Fassbender is certainly very attractive and looks good naked, a real specimen of modern Rand-ian manhood. There's a prurient interest in watching him do sex, although the sex is ultimately unappealing and unfulfilling. One review in the New York Times mentioned a subtle (or not) moralizing tone to Shame, and I think there's some truth to that. Brandon is another facet of the modern man, the single loner/loser who, along with his very married boss, seeks to prove his superiority through sexual one-upmanship. He's rudderless and foundering in a cold, sterile world chiefly of his own making. He's capitalism. He's America.

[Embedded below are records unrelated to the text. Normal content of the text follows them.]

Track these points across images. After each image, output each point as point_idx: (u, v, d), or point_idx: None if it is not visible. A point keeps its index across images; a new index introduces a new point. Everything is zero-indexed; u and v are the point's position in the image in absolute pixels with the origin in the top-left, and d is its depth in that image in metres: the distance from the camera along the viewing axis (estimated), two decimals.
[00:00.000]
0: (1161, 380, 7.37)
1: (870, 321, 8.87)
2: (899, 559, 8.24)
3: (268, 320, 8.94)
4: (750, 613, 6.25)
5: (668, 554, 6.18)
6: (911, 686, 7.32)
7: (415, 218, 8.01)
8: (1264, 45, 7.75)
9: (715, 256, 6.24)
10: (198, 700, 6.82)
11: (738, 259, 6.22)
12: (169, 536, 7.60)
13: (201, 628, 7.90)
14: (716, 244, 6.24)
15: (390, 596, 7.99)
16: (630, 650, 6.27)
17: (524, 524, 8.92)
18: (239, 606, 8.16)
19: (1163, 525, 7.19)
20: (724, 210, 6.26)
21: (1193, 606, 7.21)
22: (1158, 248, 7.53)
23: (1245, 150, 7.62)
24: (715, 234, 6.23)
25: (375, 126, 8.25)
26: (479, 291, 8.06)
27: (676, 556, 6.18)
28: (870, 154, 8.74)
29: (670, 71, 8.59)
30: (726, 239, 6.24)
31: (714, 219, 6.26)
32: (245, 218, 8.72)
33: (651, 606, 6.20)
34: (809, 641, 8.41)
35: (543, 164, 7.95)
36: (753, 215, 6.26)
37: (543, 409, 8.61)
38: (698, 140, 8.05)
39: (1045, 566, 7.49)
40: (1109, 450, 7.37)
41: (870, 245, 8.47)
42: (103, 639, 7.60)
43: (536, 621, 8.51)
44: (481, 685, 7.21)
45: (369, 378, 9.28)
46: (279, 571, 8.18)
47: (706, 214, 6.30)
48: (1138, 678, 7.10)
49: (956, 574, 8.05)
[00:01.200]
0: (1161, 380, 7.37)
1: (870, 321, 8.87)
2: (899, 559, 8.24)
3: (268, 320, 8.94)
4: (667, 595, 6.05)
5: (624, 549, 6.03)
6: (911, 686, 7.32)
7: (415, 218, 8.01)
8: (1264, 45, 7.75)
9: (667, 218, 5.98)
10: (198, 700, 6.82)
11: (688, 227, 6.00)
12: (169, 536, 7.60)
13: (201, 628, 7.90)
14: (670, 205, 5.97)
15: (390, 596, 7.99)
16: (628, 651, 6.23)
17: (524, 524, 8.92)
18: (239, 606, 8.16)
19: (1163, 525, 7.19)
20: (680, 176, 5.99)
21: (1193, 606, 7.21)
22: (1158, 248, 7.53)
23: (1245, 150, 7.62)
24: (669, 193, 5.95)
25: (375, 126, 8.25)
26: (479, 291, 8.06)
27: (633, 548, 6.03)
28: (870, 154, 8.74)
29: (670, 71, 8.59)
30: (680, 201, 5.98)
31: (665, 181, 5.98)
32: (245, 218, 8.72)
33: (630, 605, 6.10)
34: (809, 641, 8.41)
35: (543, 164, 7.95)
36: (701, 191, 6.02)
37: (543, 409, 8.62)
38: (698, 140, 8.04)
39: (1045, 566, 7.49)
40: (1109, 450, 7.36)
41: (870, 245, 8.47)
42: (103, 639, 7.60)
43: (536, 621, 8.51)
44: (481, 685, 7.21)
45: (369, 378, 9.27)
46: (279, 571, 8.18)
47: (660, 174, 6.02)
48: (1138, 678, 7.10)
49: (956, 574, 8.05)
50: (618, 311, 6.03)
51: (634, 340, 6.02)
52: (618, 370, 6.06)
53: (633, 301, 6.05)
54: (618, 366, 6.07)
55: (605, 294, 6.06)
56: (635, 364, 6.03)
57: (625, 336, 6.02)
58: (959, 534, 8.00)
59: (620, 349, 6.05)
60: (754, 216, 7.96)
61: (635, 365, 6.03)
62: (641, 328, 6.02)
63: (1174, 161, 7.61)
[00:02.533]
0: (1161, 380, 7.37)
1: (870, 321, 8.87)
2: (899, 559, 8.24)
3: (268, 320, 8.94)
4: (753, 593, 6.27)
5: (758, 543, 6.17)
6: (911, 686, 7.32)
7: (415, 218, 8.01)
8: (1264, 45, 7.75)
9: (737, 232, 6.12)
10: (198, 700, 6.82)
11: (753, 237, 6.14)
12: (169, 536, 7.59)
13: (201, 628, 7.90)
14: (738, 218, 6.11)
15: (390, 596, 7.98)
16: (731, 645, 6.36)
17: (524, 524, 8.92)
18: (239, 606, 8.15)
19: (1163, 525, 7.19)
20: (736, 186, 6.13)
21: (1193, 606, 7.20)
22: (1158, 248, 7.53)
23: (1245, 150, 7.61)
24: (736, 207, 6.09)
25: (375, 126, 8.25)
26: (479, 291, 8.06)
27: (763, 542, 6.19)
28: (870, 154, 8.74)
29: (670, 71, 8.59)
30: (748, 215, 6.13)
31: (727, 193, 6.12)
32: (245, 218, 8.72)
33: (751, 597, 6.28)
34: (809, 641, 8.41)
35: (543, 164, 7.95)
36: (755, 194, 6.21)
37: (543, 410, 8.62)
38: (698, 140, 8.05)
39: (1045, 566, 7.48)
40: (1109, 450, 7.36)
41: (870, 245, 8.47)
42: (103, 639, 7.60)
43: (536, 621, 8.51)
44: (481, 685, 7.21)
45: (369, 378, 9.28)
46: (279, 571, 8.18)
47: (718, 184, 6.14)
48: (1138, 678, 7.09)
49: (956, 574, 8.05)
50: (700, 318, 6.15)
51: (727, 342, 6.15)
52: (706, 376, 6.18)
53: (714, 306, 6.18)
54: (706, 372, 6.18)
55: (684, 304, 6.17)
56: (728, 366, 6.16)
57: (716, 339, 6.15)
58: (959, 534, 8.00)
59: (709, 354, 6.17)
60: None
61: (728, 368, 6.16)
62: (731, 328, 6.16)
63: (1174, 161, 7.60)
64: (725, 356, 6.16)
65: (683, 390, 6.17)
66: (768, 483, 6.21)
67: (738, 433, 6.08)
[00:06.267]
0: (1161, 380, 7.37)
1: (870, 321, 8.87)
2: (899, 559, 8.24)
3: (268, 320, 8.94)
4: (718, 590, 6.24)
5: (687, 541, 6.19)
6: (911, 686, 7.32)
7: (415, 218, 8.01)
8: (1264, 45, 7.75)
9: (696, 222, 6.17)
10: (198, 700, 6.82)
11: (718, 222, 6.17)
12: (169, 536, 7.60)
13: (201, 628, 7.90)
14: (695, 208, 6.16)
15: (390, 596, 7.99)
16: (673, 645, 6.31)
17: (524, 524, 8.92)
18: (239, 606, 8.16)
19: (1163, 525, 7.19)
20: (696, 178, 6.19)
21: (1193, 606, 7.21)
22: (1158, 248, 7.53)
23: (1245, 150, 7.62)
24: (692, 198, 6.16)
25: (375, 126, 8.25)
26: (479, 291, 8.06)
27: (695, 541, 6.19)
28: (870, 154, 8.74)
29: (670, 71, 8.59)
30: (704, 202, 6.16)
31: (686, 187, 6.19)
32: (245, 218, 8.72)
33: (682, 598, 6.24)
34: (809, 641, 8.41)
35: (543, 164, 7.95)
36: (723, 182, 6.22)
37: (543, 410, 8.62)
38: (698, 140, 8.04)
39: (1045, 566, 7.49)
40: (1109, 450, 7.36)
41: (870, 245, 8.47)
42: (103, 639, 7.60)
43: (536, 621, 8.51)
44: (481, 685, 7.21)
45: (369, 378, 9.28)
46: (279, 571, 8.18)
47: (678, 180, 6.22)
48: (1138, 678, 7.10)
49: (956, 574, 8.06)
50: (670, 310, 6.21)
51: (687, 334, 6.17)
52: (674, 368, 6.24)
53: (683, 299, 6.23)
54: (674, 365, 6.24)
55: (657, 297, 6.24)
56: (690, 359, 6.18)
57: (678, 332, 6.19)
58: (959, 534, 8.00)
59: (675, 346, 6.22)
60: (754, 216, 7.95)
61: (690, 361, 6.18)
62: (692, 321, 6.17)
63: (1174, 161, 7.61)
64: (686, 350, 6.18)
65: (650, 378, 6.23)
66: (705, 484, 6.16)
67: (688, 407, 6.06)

There's one scene near the end that to me (and the New York Times reviewer) underscores the morality at work in the storyline. I won't give it away completely, but it reminded me of that scene in American Gigolo where Richard Gere's character, in order to save himself, finally gives in and says he'll even do "fag tricks."
Poor baby. How awful for you, a man who gets paid to have sex with old broads to get paid to have sex with old geezers! The moment in Shame and in American Gigolo are not literally identical, but it's kind of the same subtext: I'm broken, I'm at my wit's end, I'll stoop to do something that I normally wouldn't do, that's even more abhorrent to me and the world at large. I'll have sex with another man! Yes, I've fallen that far.
Well, fuck that, fig and lit.
Lotz looks more like the rest of us, hairy and pudgy, and is less obvious in his motivations and intents. At the end, you'd like to think he could have turned back, found another way to deal with his feelings and frustration. You don't necessarily see him as a victim of his circumstances or particularly tortured by what he's wrought. Not because he isn't in some indirect way. It's just that he's so repressed and expressionless that he doesn't fathom what he's done or can't feel what he wants. In some ways, this makes him monstrous. In other ways, it makes you feel for him ever so slightly, although you can't forget, you don't forgive.
Beauty actually reminded me of a different picture, the Australian film, Head On, which details the story of a young, gorgeous Greek-Aussie guy (played by Alex Dimitriades), repressed in his emotions and confused in his sexuality, yet who aggressively goes after back alley sex with any willing guy, no matter how unsavory. He eventually has an epiphany about what he wants, who he is--but it doesn't play out the way you'd like to think it will. This ain't no Billy's Hollywood Screen Kiss.
Nor is Beauty. And yet Head On has stayed with me over the years, even though it, too, is a difficult film to recommend to others because of its darkness and unhappiness. I suspect Beauty will stay with me as well.
So if you're looking for a "gay" movie to warm the cockles of your heart--or the cockles found in any other region of your body--this is not the one.
But if you want to be challenged, intellectually and emotionally, want to experience another culture, another mindset, then, yes, walk this way. Go see this film. But prepared to be unsettled by it--and yet still feel the need to see it again. And perhaps again as well.